Ювенильное, детское, младенческое ощущение страшного и прекрасного (ужас усиливает красоту) в современной литературе и стихотворчестве почти не встречается. А. Зеленова пробует такое – детское – говорение. Мой стишок «Попробуй птичье говорение» – это от отчаяния, от невозможности воспринимать говорение взрослое, нет – сверхвзрослое (как у Бродского, который пугает, а самому ведь не страшно; страшно – в социальном отношении – видеть, как демократия пожирает себя саму). Поэзия – это доречевое, то бишь детское лингвистическое явление. Поэзия требует от поэта и языка восстановления праязыковых номинаций, из которых сохранились лишь названия стихий, души, Бога, красоты. Пусть ужасной, но – настоящей.

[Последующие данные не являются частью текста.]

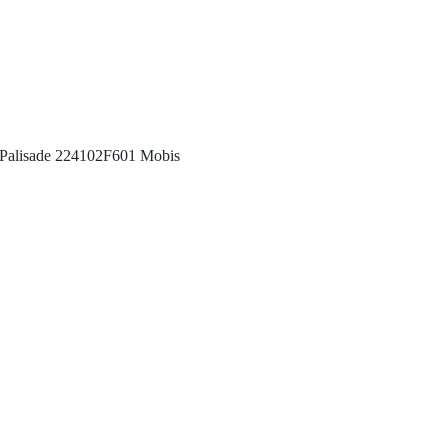
 Palisade 224102F601 Mobis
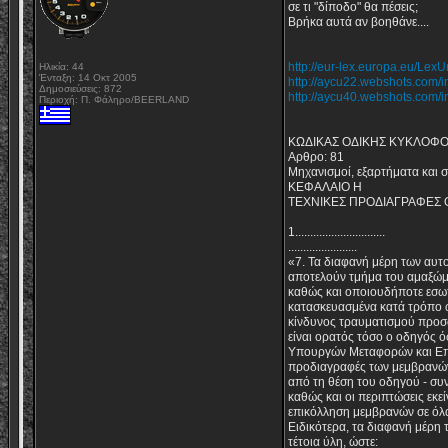
σε τι "δίποδο" θα πέσεις;
Βρήκα αυτά αν βοηθάνε....
http://eur-lex.europa.eu/L
Ηλικία: 44
Ένταξη: 14 Οκτ 2005
http://aycu22.webshots.com
Δημοσιεύσεις: 872
http://aycu40.webshots.com
Περιοχή: Π. Φάληρο/BEERLAND
ΚΩΔΙΚΑΣ ΟΔΙΚΗΣ ΚΥΚΛΟΦΟ
Αρθρο: 81
Μηχανισμοί, εξαρτήματα και 
ΚΕΦΑΛΑΙΟ Η
ΤΕΧΝΙΚΕΣ ΠΡΟΔΙΑΓΡΑΦΕΣ
1..............................
.......................
«7. Τα διαφανή μέρη των αυτ
αποτελούν τμήμα του αμαξώμ
καθώς και οποιουδήποτε εσωτε
κατασκευασμένα κατά τρόπο ώ
κίνδυνος τραυματισμού προσώ
είναι ορατός τόσο ο οδηγός ό
Υπουργών Μεταφορών και Επικ
προδιαγραφές των μεμβρανών
από τη θέση του οδηγού - συν
καθώς και οι περιπτώσεις εκεί
επικόλληση μεμβρανών σε όλ
Ειδικότερα, τα διαφανή μέρη
τέτοια ύλη, ώστε:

В книге Анастасии Зеленовой проявился, приживается и уже – точно – обитает необычный хронотоп, синтезирующий категории жизни, смерти и любви, если говорить о сфере реальности, – во вневременном пространстве и в беспространственном времени, которые, сходясь своими хронологическими пустотами, выжимают из языка прежде всего свет. Свет, не заливаемый хлынувшей смертью. Свет повсеместный и всевременной. Свет. Просто свет.
Поэзия – часть времени. Времени как такового. И поэту бывает трудно, мучительно больно возвращаться из времени абсолютного, из времени истины и любви – в иное время. Во времена, когда смерть, нахлынув и перелившись через себя, может существовать и перемещаться сама собой, автономно, отдельно от жизни и любви.
Культура поэзии: новая просодия
В Каменке случилась оттепель. Ночью. Не спалось. Слышу – дом зашевелился. И снаружи, и внутри: расправляет свои деревянные косточки. Мыши? Да нет их здесь: утеплитель на стекловате. Душа болит и содрогается? Так она всегда болит. Даже когда весело и легко… И вдруг – поехало: с крыши срывается поезд, за ним другой, третий – с шумом и гулом. Это метровые пласты спрессованного, плиточного снега рванули от конька – к земле, к наземному сугробу. Утром обнаруживаются горы снега, почти закрывшие окна, что выходят на юг. Северный скат крыши ещё под снегом. Сад тоже зашевелился, и заборы показали сквозь свои заново проступившие щели соседский, какой-то особенно белый сугроб – с веток и с изгородей обрушился снег. Разом. И снег стал крупитчатым, как лёгкий сероватый жемчуг, и сугробы вдруг осели, пустотелые и почти неживые. Ночью вышел в поле – видно, как снег сходит – медленно и слегка по-шумливая; шепча, что ли? Уже и гряды вспаханной земли показались. Снег уходит почти незаметно, как память по покойнику: белое-чёрное-зелёное… Вдруг – вздрагиваю. Ко мне подходят глаза. Идут невысоко от земли, шумя снегом и чьим-то дыханием. Стою – смотрю. Ничего не вижу – темно. Потом тьма выдавливает из себя нехотя и осторожно большую башку. Уши топориком. Собака. В ошейнике. Поводок натянут, длинный, куда-то в сторону, во тьму, хозяина не видно. Кто с ней гуляет? Так поздно? За деревней? Бог?..
В Киеве случился Майдан. Красные, белые, зелёные, синие, чёрные, жовто-блакитные, оранжевые и ещё чёрт знает какие раскачали мать русских городов и страну, вновь оказавшуюся двойной окраиной – Европы и России. Несчастная Украина… Февраль. Холод собачий: в Екатеринбурге тридцатиградусные морозы. В Каменке, где я живу постоянно, однажды утром одного из тех дней термометр показал —50 °C. Дрова уходили стремительно: поленница обеззубела – топлю дважды в день, закладываю в печь по две охапки, – ничего – живу. Топлю Урал, как говаривал мой товарищ-горожанин, живший рядом, но так и не понявший и не принявший деревенской жизни, основы её (особенно зимой) – ДВП: дрова, вода, помои… Именно в эти дни, сразу после сессии, я прочёл цикл лекций в литературном клубе «Урал» при редакции одноименного журнала – лекций / занятий / бесед – о верлибре. Традиционалисты воспринимают крепчающий верлибр как некий просодический майдан – точно так же, как сами верлибристы (и вообще современные стихотворцы) смотрят на силлаботонику как на развалины советской империи.